Every year I find myself looking forward to Interim Week. As a community, we are able to try new things, travel to new places, and step outside of our comfort zones. This year, six small groups traveled outside of the country to Greece, Israel, England, South Africa, Thailand, and Panama. Students who decided to stay in Atlanta got to experience new parts of their hometown by exploring the CNN headquarters and touring SCAD, as well as staying at school and creating original artworks. French and Spanish students who participated in the cultural exchange began their month long expedition and made connections with students from across the world.
A photo essay by Eleanor Maddera, Class of 2021
I traveled to Panama with 23 other students along with 4 chaperones. We visited astounding sites like Panama Viejo, Biomuseo, Metropolitan National Park, La Dona Pineapple Farm, Miraflores Locks, and the Portobello Ruins. We were able to learn about Panamanian culture by interacting with the locals and immersing ourselves in their lifestyle: for example, we learned folklore dances, harvested pineapples, and saw beautiful flora and fauna. However, my favorite part of the adventure was our day spent with the Embera tribe.

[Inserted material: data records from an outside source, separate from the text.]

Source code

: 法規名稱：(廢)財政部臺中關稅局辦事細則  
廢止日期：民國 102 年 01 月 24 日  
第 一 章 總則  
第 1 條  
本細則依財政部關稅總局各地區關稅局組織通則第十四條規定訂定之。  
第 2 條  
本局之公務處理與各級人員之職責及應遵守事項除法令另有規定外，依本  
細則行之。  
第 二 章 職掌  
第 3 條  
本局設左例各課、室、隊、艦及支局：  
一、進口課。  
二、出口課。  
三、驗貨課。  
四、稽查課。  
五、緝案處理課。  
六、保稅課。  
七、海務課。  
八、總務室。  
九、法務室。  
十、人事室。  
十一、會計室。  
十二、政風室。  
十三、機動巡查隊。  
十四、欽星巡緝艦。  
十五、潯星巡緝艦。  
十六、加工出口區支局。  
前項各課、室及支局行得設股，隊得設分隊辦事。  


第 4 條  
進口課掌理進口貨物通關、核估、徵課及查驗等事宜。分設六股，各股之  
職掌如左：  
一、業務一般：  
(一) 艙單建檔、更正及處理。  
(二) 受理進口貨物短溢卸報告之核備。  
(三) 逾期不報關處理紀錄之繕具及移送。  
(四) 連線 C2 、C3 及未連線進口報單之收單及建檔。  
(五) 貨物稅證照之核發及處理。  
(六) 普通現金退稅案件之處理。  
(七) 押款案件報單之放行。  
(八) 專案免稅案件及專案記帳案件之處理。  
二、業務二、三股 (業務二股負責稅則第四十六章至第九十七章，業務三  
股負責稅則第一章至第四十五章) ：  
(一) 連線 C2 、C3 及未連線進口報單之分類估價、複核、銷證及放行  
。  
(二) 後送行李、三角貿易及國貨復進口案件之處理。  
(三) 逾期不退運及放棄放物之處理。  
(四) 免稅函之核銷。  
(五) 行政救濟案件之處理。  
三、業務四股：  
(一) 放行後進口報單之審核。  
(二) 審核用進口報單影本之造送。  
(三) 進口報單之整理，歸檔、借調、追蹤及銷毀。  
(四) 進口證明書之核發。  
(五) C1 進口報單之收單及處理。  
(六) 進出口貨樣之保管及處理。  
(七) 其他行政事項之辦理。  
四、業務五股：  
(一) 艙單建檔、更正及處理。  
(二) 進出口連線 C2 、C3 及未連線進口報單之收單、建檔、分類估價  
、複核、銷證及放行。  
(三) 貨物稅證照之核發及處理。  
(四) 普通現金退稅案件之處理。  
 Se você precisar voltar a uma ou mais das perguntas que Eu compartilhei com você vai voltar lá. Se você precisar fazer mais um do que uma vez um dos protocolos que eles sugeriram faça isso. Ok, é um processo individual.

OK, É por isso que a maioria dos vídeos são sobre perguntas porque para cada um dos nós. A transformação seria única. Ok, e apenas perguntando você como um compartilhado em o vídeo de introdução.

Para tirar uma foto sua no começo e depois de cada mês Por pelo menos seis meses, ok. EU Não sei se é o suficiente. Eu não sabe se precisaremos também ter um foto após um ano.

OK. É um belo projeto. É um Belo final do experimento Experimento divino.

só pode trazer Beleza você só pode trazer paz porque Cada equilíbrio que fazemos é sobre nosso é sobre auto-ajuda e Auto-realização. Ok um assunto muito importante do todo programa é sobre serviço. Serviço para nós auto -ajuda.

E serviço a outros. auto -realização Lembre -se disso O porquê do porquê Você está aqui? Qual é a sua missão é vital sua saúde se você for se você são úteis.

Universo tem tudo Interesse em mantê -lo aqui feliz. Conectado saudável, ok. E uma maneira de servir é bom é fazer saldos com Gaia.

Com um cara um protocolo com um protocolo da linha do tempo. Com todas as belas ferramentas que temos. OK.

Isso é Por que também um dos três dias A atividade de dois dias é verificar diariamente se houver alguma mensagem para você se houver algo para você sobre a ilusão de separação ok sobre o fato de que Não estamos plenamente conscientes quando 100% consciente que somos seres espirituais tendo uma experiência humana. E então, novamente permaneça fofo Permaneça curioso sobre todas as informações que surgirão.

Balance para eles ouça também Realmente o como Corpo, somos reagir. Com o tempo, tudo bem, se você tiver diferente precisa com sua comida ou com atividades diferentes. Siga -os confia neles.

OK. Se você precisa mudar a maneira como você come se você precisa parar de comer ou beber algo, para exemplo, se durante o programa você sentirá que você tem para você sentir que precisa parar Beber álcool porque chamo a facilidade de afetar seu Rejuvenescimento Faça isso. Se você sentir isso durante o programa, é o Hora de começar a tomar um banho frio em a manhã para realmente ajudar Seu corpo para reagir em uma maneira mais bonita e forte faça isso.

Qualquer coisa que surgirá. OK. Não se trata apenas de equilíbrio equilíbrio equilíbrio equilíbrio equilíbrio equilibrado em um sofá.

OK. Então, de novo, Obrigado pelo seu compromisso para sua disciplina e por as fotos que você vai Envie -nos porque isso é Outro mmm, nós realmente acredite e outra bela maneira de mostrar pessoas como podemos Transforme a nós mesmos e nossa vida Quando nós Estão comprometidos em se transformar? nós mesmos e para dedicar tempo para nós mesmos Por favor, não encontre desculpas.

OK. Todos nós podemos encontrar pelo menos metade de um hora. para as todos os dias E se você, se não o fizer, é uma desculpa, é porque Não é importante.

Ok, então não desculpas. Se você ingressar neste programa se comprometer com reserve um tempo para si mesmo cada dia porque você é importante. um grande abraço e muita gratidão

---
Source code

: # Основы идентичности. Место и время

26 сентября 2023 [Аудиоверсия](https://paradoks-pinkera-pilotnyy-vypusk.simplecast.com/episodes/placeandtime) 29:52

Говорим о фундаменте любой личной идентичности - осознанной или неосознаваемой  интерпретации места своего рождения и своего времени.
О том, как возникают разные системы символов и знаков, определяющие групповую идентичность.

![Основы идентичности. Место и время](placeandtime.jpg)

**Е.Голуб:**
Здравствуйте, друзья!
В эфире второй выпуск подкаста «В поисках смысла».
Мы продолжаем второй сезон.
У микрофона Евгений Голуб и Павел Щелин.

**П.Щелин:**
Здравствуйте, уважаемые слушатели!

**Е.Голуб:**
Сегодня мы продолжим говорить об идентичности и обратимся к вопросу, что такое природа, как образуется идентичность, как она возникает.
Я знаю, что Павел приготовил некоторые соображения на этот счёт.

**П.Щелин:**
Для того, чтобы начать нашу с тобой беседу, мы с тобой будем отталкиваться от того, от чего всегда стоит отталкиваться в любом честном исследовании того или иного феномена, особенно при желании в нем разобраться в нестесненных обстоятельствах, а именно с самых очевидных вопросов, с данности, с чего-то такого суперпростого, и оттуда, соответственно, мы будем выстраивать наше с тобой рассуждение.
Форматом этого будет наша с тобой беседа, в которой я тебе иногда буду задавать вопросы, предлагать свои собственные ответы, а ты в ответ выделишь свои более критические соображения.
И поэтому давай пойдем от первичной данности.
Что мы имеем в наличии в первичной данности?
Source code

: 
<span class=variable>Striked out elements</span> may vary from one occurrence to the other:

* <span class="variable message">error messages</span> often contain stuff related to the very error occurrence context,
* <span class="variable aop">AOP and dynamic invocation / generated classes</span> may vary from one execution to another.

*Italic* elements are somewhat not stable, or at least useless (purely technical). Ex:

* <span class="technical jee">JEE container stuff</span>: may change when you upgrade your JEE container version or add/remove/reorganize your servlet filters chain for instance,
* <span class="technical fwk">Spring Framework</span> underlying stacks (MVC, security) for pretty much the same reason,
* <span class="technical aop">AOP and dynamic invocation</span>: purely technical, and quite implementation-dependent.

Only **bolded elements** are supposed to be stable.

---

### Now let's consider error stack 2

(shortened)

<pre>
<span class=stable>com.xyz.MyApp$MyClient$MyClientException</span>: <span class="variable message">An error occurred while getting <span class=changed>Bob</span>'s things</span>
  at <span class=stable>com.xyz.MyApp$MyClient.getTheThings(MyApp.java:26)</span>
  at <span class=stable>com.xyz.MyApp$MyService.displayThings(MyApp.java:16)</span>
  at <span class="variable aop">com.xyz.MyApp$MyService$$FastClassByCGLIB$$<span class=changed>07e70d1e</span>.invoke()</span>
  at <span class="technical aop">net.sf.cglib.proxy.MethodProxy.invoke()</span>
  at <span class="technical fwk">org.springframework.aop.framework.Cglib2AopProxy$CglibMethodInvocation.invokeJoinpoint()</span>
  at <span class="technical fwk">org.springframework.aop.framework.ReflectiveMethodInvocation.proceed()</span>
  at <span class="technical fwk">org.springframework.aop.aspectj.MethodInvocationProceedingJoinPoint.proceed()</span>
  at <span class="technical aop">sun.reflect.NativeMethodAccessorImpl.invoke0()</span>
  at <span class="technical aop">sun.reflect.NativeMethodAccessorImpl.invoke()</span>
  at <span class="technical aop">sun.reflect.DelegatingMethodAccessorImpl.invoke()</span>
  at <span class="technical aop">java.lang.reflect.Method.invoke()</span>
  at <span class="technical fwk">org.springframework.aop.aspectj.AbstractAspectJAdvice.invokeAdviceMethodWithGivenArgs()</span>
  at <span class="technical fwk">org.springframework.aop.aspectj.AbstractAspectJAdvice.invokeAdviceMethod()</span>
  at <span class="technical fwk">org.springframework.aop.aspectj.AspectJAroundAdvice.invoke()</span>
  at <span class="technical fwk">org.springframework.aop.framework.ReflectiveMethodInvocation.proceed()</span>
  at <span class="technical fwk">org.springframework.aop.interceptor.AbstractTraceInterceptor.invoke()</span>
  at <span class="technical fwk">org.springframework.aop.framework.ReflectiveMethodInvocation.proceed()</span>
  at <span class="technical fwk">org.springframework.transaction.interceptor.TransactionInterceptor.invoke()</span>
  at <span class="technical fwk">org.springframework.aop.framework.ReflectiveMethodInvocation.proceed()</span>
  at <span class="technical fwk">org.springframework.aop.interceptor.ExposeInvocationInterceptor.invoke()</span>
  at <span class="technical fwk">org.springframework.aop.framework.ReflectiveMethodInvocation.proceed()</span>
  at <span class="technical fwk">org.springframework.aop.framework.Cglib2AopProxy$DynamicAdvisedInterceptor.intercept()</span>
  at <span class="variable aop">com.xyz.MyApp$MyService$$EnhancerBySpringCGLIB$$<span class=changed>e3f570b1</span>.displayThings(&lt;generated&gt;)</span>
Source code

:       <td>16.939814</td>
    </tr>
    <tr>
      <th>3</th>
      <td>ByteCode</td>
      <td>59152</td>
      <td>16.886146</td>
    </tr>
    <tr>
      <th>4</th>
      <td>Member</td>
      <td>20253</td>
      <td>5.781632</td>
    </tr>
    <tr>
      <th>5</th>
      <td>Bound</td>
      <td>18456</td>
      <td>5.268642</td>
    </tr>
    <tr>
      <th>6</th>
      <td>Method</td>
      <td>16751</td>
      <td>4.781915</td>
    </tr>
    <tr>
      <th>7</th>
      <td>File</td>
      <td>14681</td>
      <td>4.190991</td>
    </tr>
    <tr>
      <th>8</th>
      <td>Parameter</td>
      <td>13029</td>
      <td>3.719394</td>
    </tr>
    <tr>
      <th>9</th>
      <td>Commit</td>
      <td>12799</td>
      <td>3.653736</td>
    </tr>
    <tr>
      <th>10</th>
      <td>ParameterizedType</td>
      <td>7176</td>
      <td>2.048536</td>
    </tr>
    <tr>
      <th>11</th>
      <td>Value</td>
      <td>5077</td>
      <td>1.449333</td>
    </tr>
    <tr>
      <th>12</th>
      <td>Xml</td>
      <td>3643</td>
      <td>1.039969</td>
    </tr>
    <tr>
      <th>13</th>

DAY 1: EXPLOREPanama Viejo and Panama City
“Who used to occupy this space? What kind of memories were made here?”
One of the first things that I noticed when we traveled to the city was the abundance of cats. They would relax in the sun or under cars, making it difficult for motorists to leave. This cat, however, had found a tranquil spot in front of the city landscape, and was unfazed by the tourists who stopped to take pictures of her!
On our first day, we traveled to Panama Viejo — the old city. We bonded as a group as we explored the ruins and learned about the first settlement on the isthmus that would become Panama City. From the top of the ruins, you could see that we were surrounded by the contemporary skyrise of the city.
This small oasis of history was in the heart of modern-day civilization; the past encompassed by the present.
We also visited Casco Viejo, and seeing as it was filled with one-way, narrow streets, the bus had to drop us off a few blocks from the center. Out of all of the beautiful architecture and buildings we saw there, this one was particularly captivating. It had begun as any other building, but it had been reinvented over time. It was intriguing and I was left to wonder the history of the building: Who used to occupy this space? What kind of memories were made here?
Day 2 : Listen
On the second day, we took a boat tour of the Panama Canal and Gatun Lake. We saw monkeys and sloths — animals that we had never seen before in the wild. We learned about the environment and the effects of tourism on the habitat.
Tourists and tour guides would attempt to draw out monkeys by enticing them with food — most of which the monkeys would never find in their natural habitat. Whenever we saw something like this, our tour guide would point out the importance of not disrupting the animals’ regular routine and eating habits.
Day 3: Discover
When we visited the pineapple farm, we all crowded onto a tiny bus. Since there was not enough room for everyone to sit on the sides, some of us sat on stools in the middle. Every time the bus turned or went up a hill, we had to hold on to each other to avoid sliding around or falling over.
Throughout the tour, we would get off of the bus and try all of the different types of fruit they harvested there. They told us how they grew avocados, mangoes, starfruit, passion fruit, and sugarcane. They cut open recently harvested passion fruit in front of us and we ate the seeds that were inside. We even got to harvest our own pineapples and take them with us!
On our fourth day, we visited one of the many locks of the Panama Canal — the Miraflores Locks. We were able to watch boats travel through the canal and learn about the history of the canal (and America’s involvement). We even got to stand on the platform near the boats — an honor usually reserved for celebrities or politicians.
One of the highlights of the trip was having the opportunity to visit the Embera Tribe — one of Panama’s indigenous tribes. We couldn’t take the bus to get there, so we all climbed into two canoes. At one point, the river got too shallow and the boat got stuck. We jumped out into the cool water and began to push until we were free and could continue on our way.
Once we reached the tribe, I was surprised to see the children playing with a young monkey. They would pick him up and he would wrap his tail around them and hang from their arms.
The children were so excited to see us. The tourists that usually visited were adults and never wanted to play with them. Even though there was a language barrier, we managed to communicate enough to play tag. Tag turned into soccer, and when it was time to leave, no one wanted to go.
Travelers, not tourists
At the end of our final day, we visited Portobello Ruins. But before we did, we stopped at a small market just outside. There were a few stalls that sold kuna, a traditional fabric that would be sewn into women’s clothing — the rectangular cloth in the photo.
Throughout our journey through Panama, we were told to be travelers, not tourists. We learned about the culture and met amazing people who told us about their lifestyles. We were able to learn just how different their lives were, but also how similar they were to ours.